> **WHAT YOU ARE ASKED TO DO**
The answer should be a faithful retyping of the records that follow, pictures excluded.

> **GIVEN RECORDS**
• • • •
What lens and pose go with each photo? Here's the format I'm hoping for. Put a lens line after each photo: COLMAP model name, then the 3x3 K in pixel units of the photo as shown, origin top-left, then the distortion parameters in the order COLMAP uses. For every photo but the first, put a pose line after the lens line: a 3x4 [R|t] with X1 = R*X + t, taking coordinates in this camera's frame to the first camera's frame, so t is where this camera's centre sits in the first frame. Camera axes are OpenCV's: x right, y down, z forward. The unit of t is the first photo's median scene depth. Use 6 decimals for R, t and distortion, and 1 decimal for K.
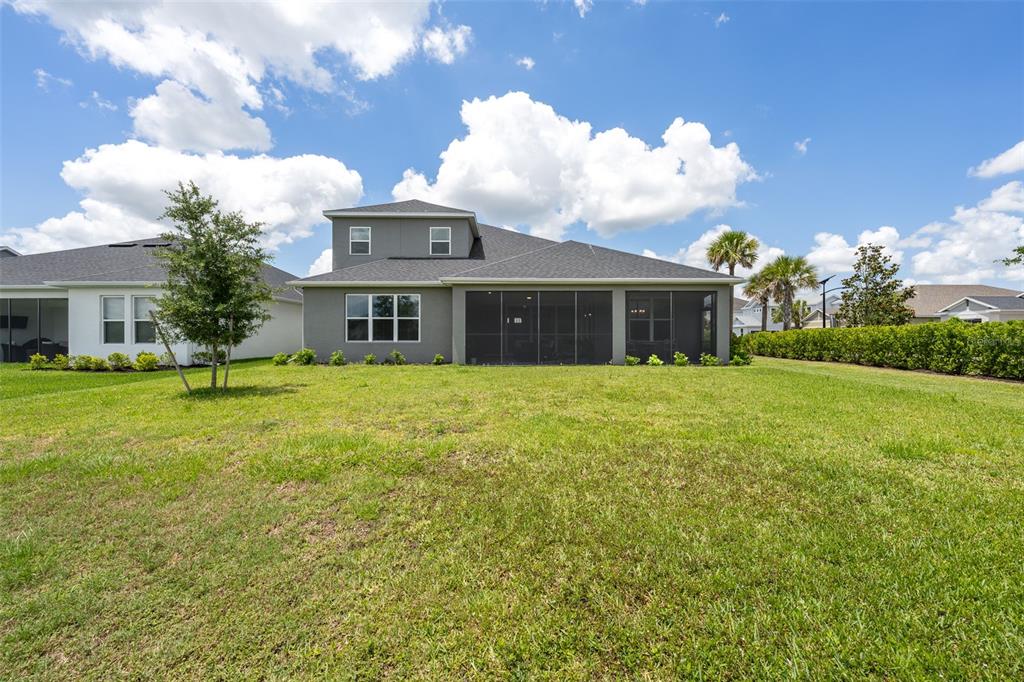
lens RADIAL K [[408.1, 0, 512.0], [0, 408.1, 341.0], [0, 0, 1]] dist [0.000827, 0.000232]
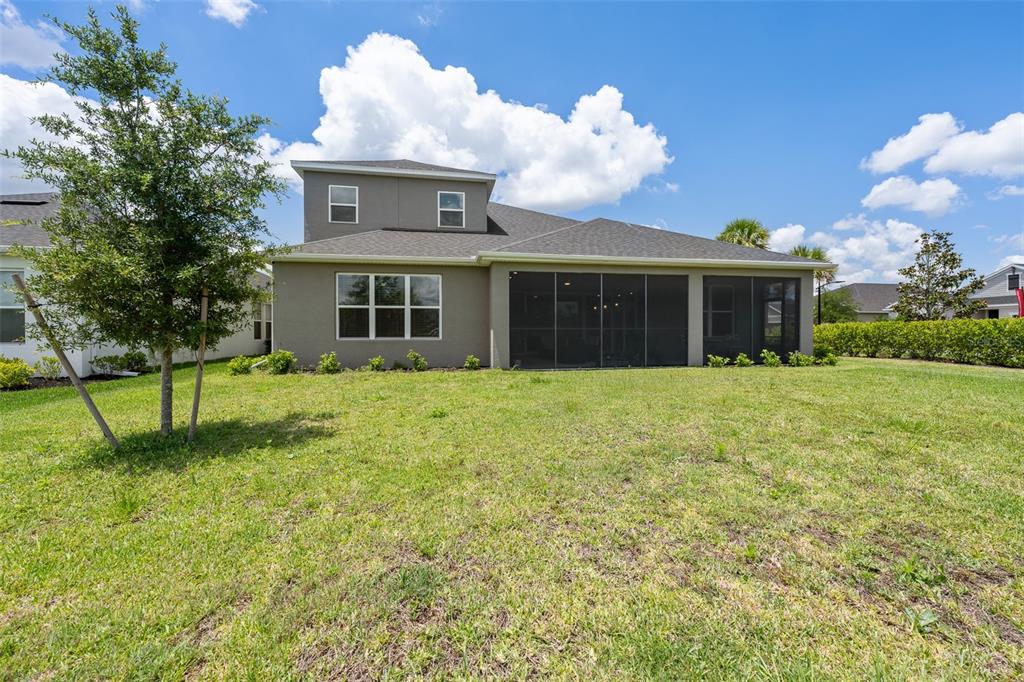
lens RADIAL K [[408.8, 0, 511.5], [0, 408.8, 334.4], [0, 0, 1]] dist [-0.001447, 0.000452]
pose [[0.987541, -0.003046, 0.157332, -0.226450], [0.003727, 0.999985, -0.004033, -0.002751], [-0.157317, 0.004569, 0.987538, 0.254034]]
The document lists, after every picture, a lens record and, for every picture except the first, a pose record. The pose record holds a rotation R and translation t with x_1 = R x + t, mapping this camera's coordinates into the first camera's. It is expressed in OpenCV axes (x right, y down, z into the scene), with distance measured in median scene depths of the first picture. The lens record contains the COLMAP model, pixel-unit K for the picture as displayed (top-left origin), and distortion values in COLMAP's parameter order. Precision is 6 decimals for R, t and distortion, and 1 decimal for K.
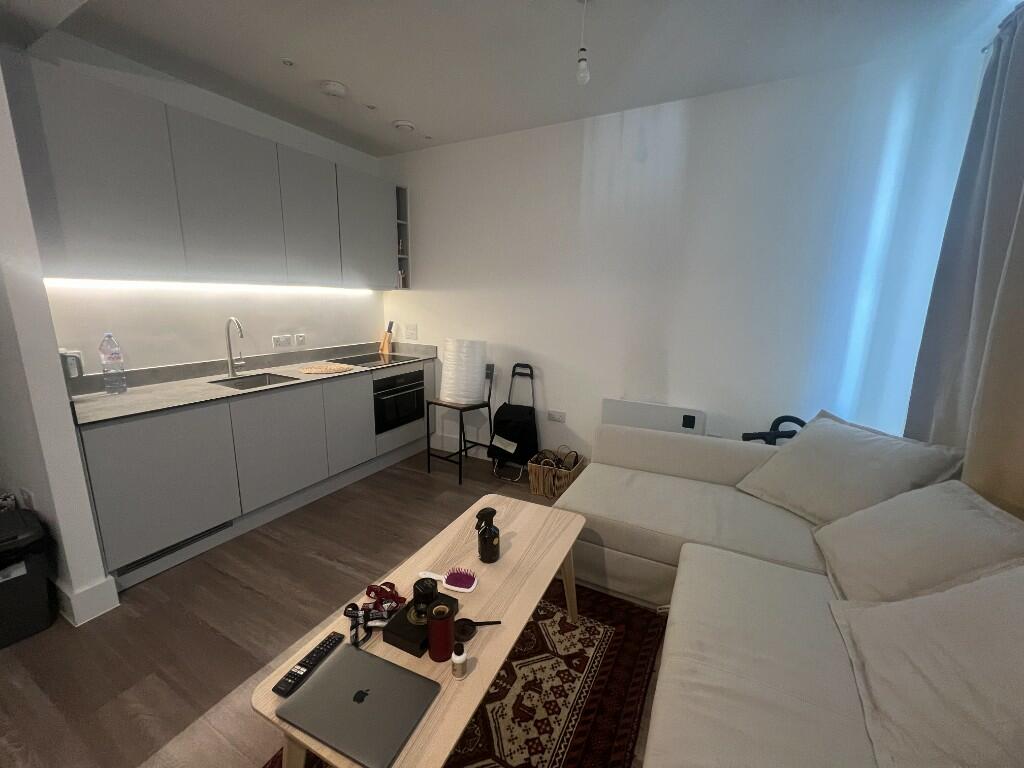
• • • •
> **EXERCISE OUTPUT**
What lens and pose go with each photo? Here's the format I'm hoping for. Put a lens line after each photo: COLMAP model name, then the 3x3 K in pixel units of the photo as shown, origin top-left, then the distortion parameters in the order COLMAP uses. For every photo but the first, put a pose line after the lens line: a 3x4 [R|t] with X1 = R*X + t, taking coordinates in this camera's frame to the first camera's frame, so t is where this camera's centre sits in the first frame. Camera axes are OpenCV's: x right, y down, z forward. The unit of t is the first photo's median scene depth. Use 6 decimals for R, t and distortion, and 1 decimal for K.
lens RADIAL K [[408.1, 0, 512.0], [0, 408.1, 341.0], [0, 0, 1]] dist [0.000827, 0.000232]
lens RADIAL K [[408.8, 0, 511.5], [0, 408.8, 334.4], [0, 0, 1]] dist [-0.001447, 0.000452]
pose [[0.987541, -0.003046, 0.157332, -0.226450], [0.003727, 0.999985, -0.004033, -0.002751], [-0.157317, 0.004569, 0.987538, 0.254034]]
The document lists, after every picture, a lens record and, for every picture except the first, a pose record. The pose record holds a rotation R and translation t with x_1 = R x + t, mapping this camera's coordinates into the first camera's. It is expressed in OpenCV axes (x right, y down, z into the scene), with distance measured in median scene depths of the first picture. The lens record contains the COLMAP model, pixel-unit K for the picture as displayed (top-left origin), and distortion values in COLMAP's parameter order. Precision is 6 decimals for R, t and distortion, and 1 decimal for K.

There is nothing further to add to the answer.